Рыжекудрая красавица загадочно улыбается, глядя в подкупающе-честные глаза мужчины.

— Думаю, могу.

* * *

Хотя Рэдхуд понимала, что это всего лишь шелестят шелковые шторы на открытом окне, но ей казалось, что все портреты стервозных красоток и коварных феодалов на стенах подсматривают через её плечо и перешёптываются, смакуя скандал.

— Такого уговора не было! И, по-моему, это уже перебор! — пальцы нервно теребили край странички светской хроники, словно желая вырвать и уничтожить объявление о помолвке. — Одно дело — мелкое жульничество в узком кругу, и совсем другое — это! Как только Филиппу подскажут, что никакой княжны Франш-Эссен в природе не существует...

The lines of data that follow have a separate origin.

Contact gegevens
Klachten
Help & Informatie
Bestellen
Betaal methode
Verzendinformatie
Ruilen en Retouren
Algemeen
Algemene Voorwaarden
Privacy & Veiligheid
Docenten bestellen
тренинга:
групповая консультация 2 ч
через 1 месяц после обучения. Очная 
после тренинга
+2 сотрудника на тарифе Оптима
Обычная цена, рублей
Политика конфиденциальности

— Как вы могли такое подумать, констебль! Маргарита Изабелла Беатриса Мария Кримхильда Франш-Эссен, разумеется, здравствует — хотя и никогда не бывала в нашем осьминожьем углу. И вы на неё достаточно похожи, ибо титул я вам подбирал не наобум. Так что баронета могут лишь поздравлять с удачной партией. Наследница не только громкого титула, но и нескольких миллионов — совершенно не сравнится с хозяйкой захолустного поместья, дела которого, как и всё сельское хозяйство, развиваются не очень хорошо. Впрочем, ваши пробелы в генеалогии — это моя недоработка, которую мы при случае исправим...

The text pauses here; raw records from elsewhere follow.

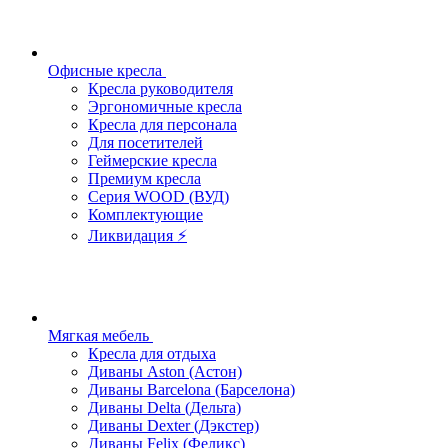
Офисные кресла
Кресла руководителя
Эргономичные кресла
Кресла для персонала
Для посетителей
Геймерские кресла
Премиум кресла
Серия WOOD (ВУД)
Комплектующие
Ликвидация ⚡
Мягкая мебель
Кресла для отдыха
Диваны Aston (Астон)
Диваны Barcelona (Барселона)
Диваны Delta (Дельта)
Диваны Dexter (Дэкстер)
Диваны Felix (Феликс)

— Час от часу не легче! Значит, настоящая Маргарита-Беатриса-как там меня, то есть её, может заявить в полицию на самозванку!

— Вы меня всё же недооцениваемое, уважаемая Марта, — улыбнулся виконт, церемонно наполняя чашку ароматным напитком. — Весьма рекомендую — хотя Элена не очень бережна с фарфоровыми сервизами, но зато выучилась от бабушки великолепно разбираться в местных травах...

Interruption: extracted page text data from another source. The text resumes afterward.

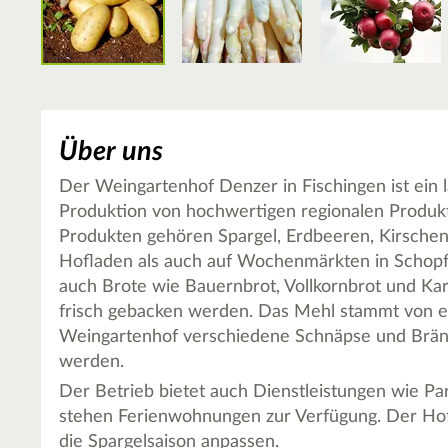
Über uns
Der Weingartenhof Denzer in Fischingen ist ein la
Produktion von hochwertigen regionalen Produkt
Produkten gehören Spargel, Erdbeeren, Kirschen,
Hofladen als auch auf Wochenmärkten in Schop
auch Brote wie Bauernbrot, Vollkornbrot und Ka
frisch gebacken werden. Das Mehl stammt von e
Weingartenhof verschiedene Schnäpse und Bränd
werden.
Der Betrieb bietet auch Dienstleistungen wie P
stehen Ferienwohnungen zur Verfügung. Der Hofl
die Spargelsaison anpassen.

— А чего-нибудь покрепче у нас нет? — Проворчала Чокнутая Кэсс, ревниво поглядывая на полицейскую. — Между прочим, это я нарыла вам инфу про ДТП, и заслуживаю хотя бы пару стаканов благодарности!

— Которую никто не собирается подтвердить под протокол и в суде, — недовольно вздохнула Рэдхуд. — А вдруг этот ваш анонимный источник всё выдумал? Любительщина в нашем деле до добра не доводит...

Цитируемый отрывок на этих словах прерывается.